Paul Lister’s review published on Letterboxd:
Anton Corbjin's cold and sterile 'A Most Wanted Man' as we all know was Phillip Seymour Hoffman's last completed film role (although we also know that Mockingjay Part 2 is coming, with Hoffman's role incomplete). It centres around a post 9/11 world but fails to use the genuine real world fears that our political landscape is in as a result. Firstly I have to say that the whole 'accents' thing is a distraction. Hoffman rises above his accent, although he doesn't particularly nail it. Willem Dafoe is frankly awful to listen to in this film, his accent is so phony and even feels like its been tinkered (tailored, soldered, spied) with in post production. It is slightly jarring when clearly these are German characters speaking in English with accents, especially in the few moments where the German language is actually used. Sometimes this isn't an issue, it really depends on whether the film is good enough to ignore it like Fincher's 'The Girl With the Dragon Tattoo' which just about gets away with it for me.

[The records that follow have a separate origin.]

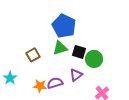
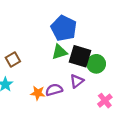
black square: (79, 52) -> (80, 56), size x1.5
brown square: (33, 55) -> (13, 59), moved

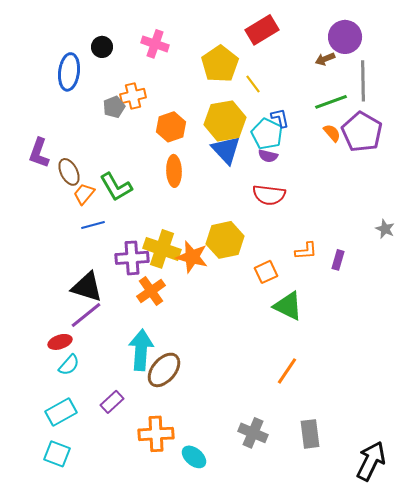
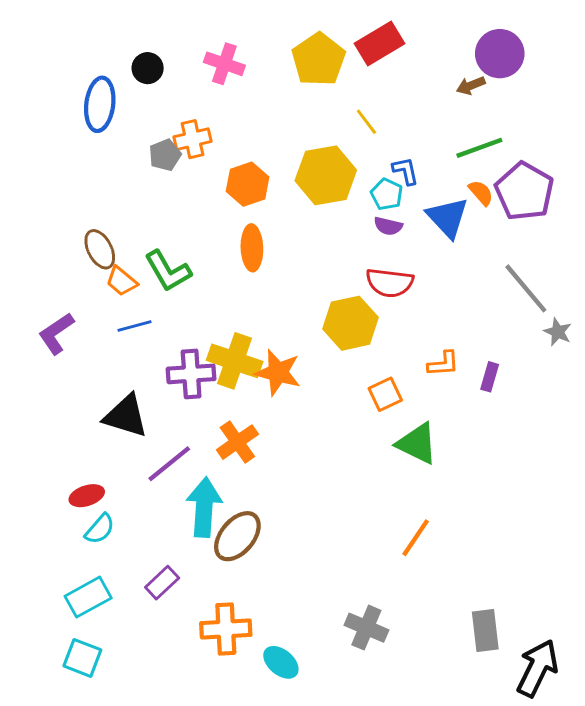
yellow pentagon: (220, 64) -> (319, 59), moved
gray line: (363, 81) -> (526, 288), moved, turned -39
cyan pentagon: (267, 134) -> (387, 194), size x0.7
blue triangle: (226, 150) -> (448, 217), moved
purple L-shape: (39, 153) -> (56, 333), moved, turned 36
orange trapezoid: (84, 194) -> (121, 281), turned -90
yellow hexagon: (225, 240) -> (350, 323), moved
orange cross: (151, 291) -> (237, 442), moved
purple line: (86, 315) -> (169, 464), moved
gray rectangle: (310, 434) -> (485, 630), moved

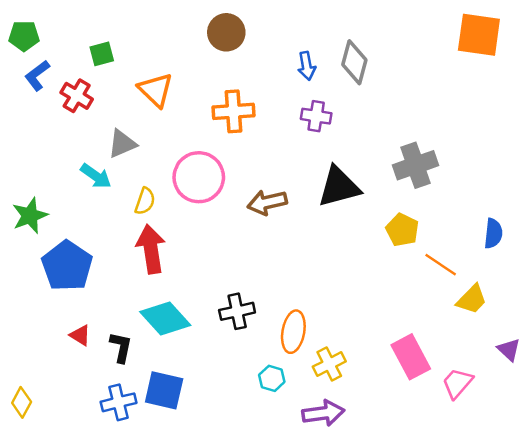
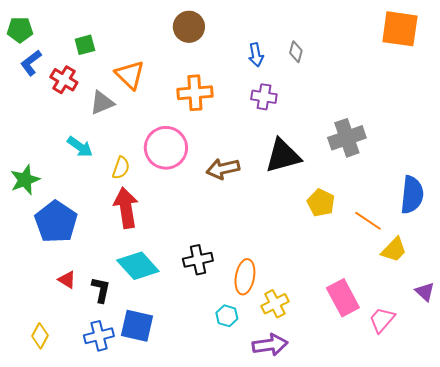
gray diamond: (354, 62) -> (296, 52), size x0.6
gray triangle: (122, 144) -> (102, 103), moved
yellow pentagon: (402, 230) -> (321, 203), moved
blue semicircle: (493, 233) -> (412, 195), size x1.5
yellow diamond: (22, 402) -> (40, 336), moved

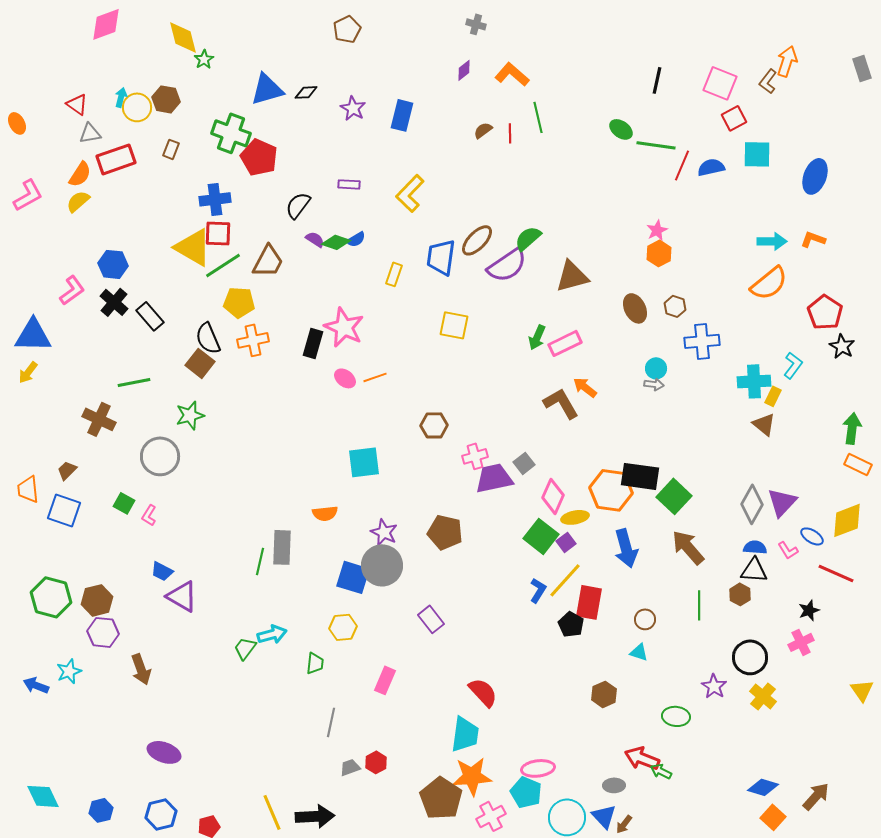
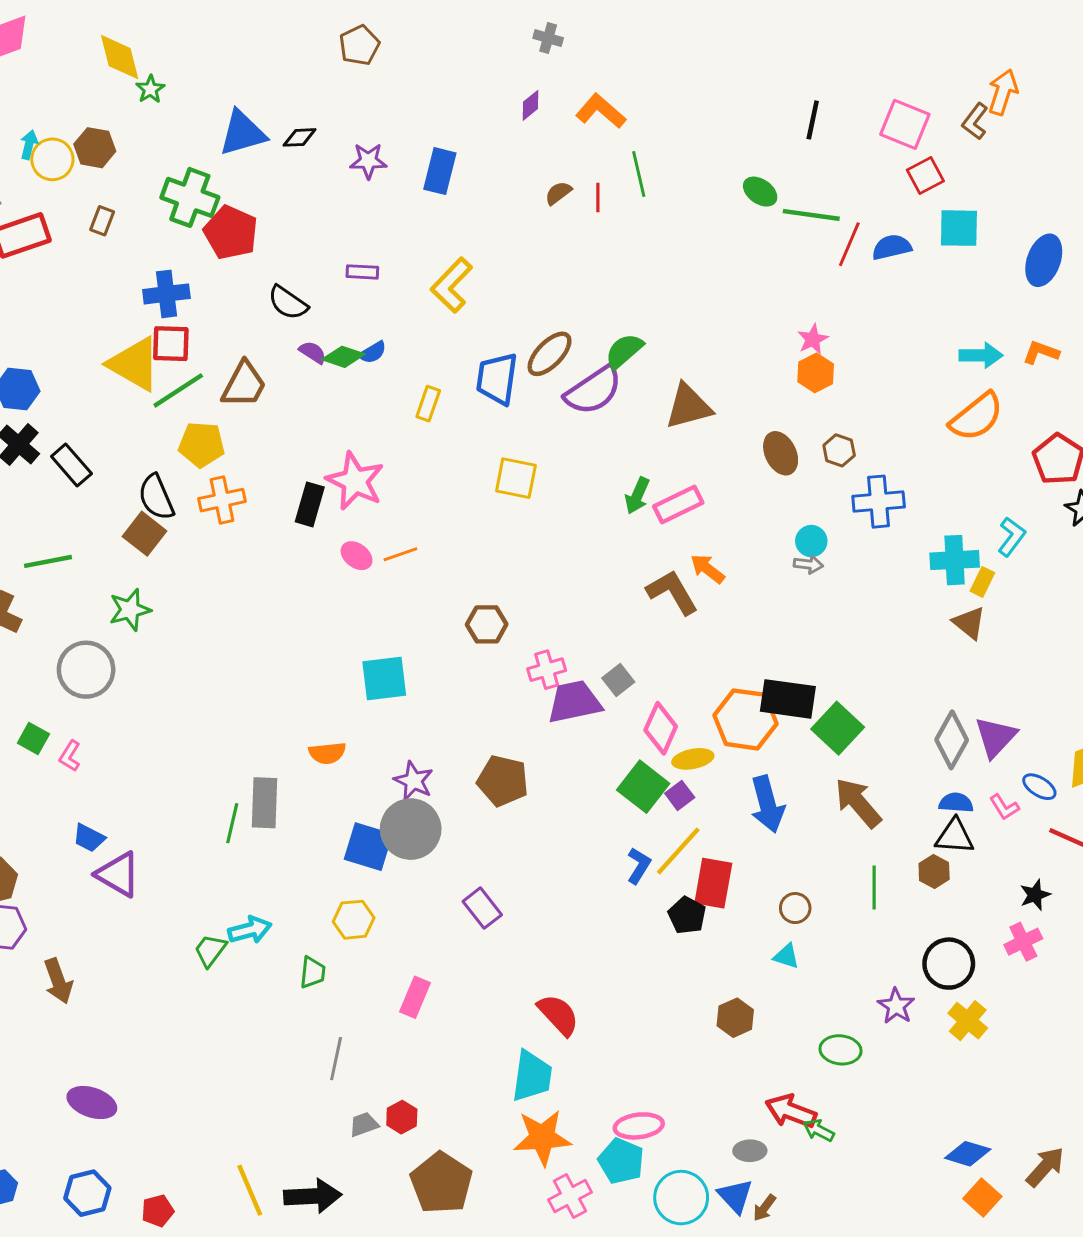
purple star: (353, 108) -> (368, 161), turned -30
black semicircle: (298, 205) -> (288, 303), turned -92
brown pentagon: (441, 798) -> (441, 1183), moved

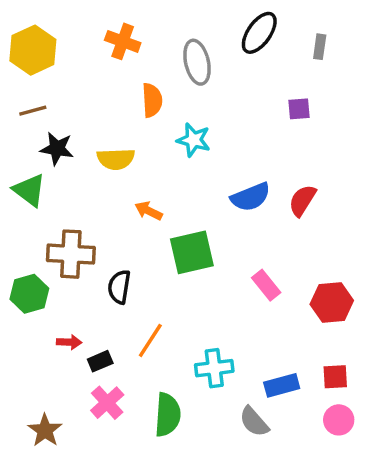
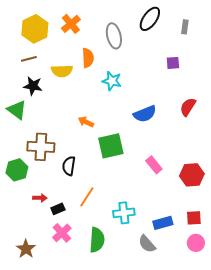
orange cross: (123, 41) -> (71, 24), turned 30
yellow hexagon: (33, 50) -> (35, 29), moved
brown line: (33, 111) -> (29, 59), moved
yellow semicircle: (116, 159) -> (62, 71), moved
red semicircle: (302, 200) -> (188, 107), moved

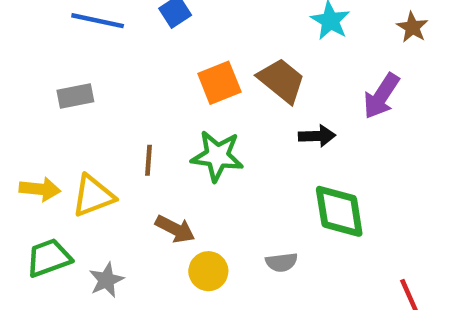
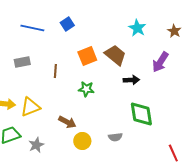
green star: (217, 156) -> (86, 89), size x0.7
brown line: (149, 160) -> (55, 71), moved

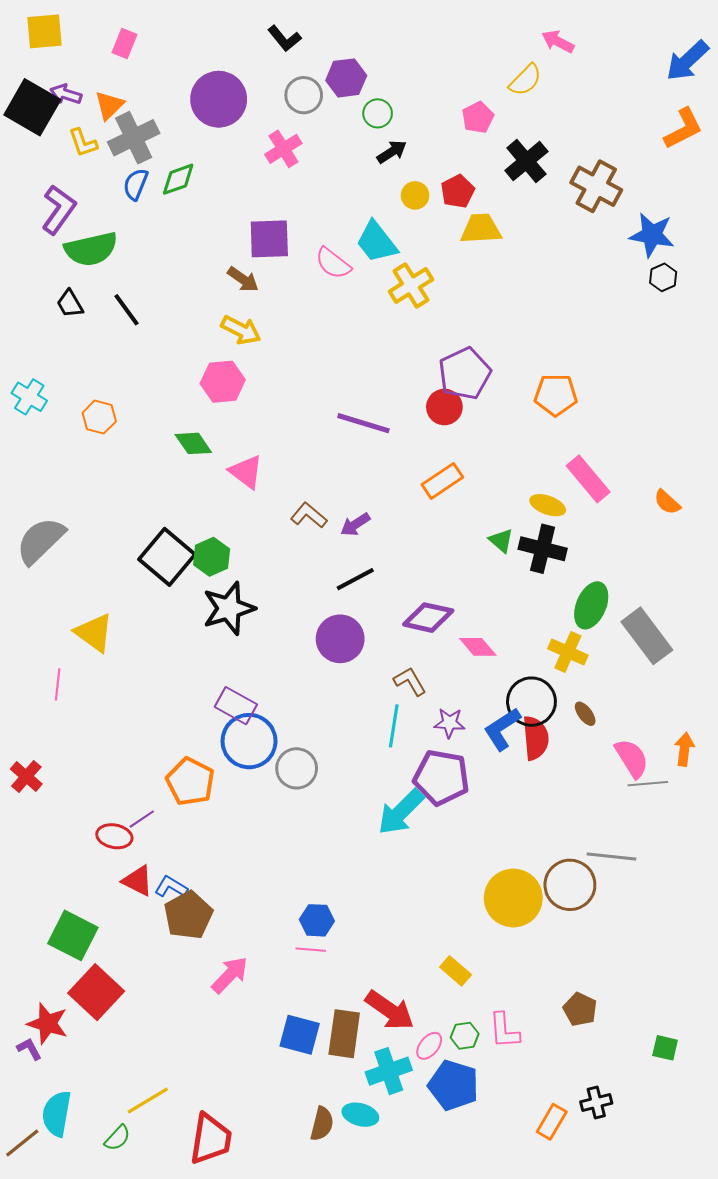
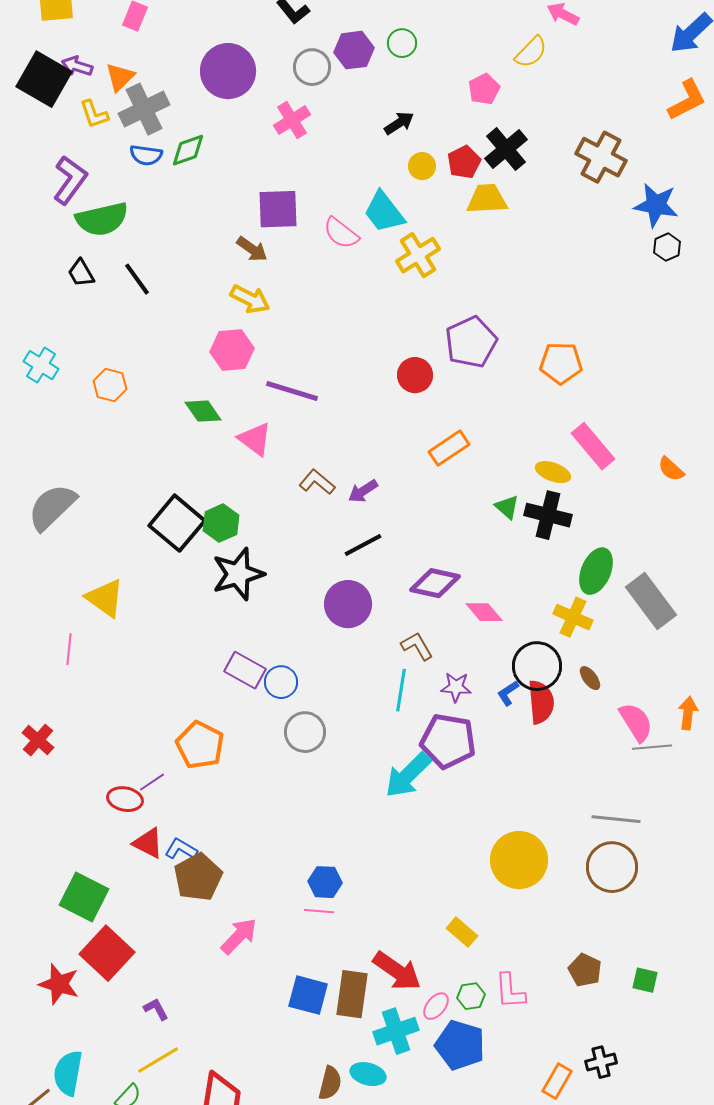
green circle: (378, 113) -> (402, 43), moved
black cross: (526, 161) -> (506, 149), moved
blue semicircle: (136, 184) -> (146, 155), turned -104
red circle: (444, 407) -> (415, 375), moved
purple line: (363, 423) -> (292, 391), moved
blue L-shape: (502, 729) -> (508, 693), size x0.6
blue circle: (249, 741) -> (281, 682), moved, size x0.6
brown circle: (570, 885) -> (612, 867), moved
green square: (665, 1048) -> (645, 980), moved
purple L-shape: (29, 1049) -> (156, 1009), moved

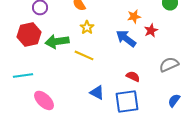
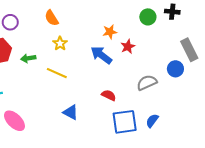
green arrow: (57, 41) -> (28, 58), size x0.6
blue square: (127, 101) -> (125, 122), moved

A problem I had with the film is the pacing, which was slow. Slow doesn't especially bother me if what is happening on screen is captivating to watch but I felt the film was lacking in tension for the most part and the film lacked any real atmosphere. One of the reasons for this is the cinematography. If you look at 'Tinker, Tailor, Soldier, Spy' the cinematography resisted the temptation of being smooth around the edges, it was murky, dingy and reveled in the drab, smoky rooms in which the film took place. In 'A Most Wanted Man' the photography is too clean, too sterile and even though it isn't the same film as TTSS it would have benefited from approaching it's visual style in the same way in my opinion. I suppose you could argue that the film looks cleaner because it is set in modern times as opposed to TTSS's period setting though.
Ultimately it falls on Hoffman's shoes to keep this one engaging but in all honesty he is fighting a losing battle. 'Tinker, Tailor, Soldier, Spy' is a largely superior Le Carre adaptation that is slow moving but intriguing and tense at the same time, featuring more than one decent performance. This one is cold and unengaging and doesn't fill it's slow paced film with anything to grab your attention for too long. It is a shame because films like this often grab my attention, I expected the same from this. Watch it for Hoffman though, he especially handles the final scene to perfection, if only the rest of the film made me care! It is kind of side to see him walk off screen the way he does. If you have any interest in the mans much missed talents you should still check this one out.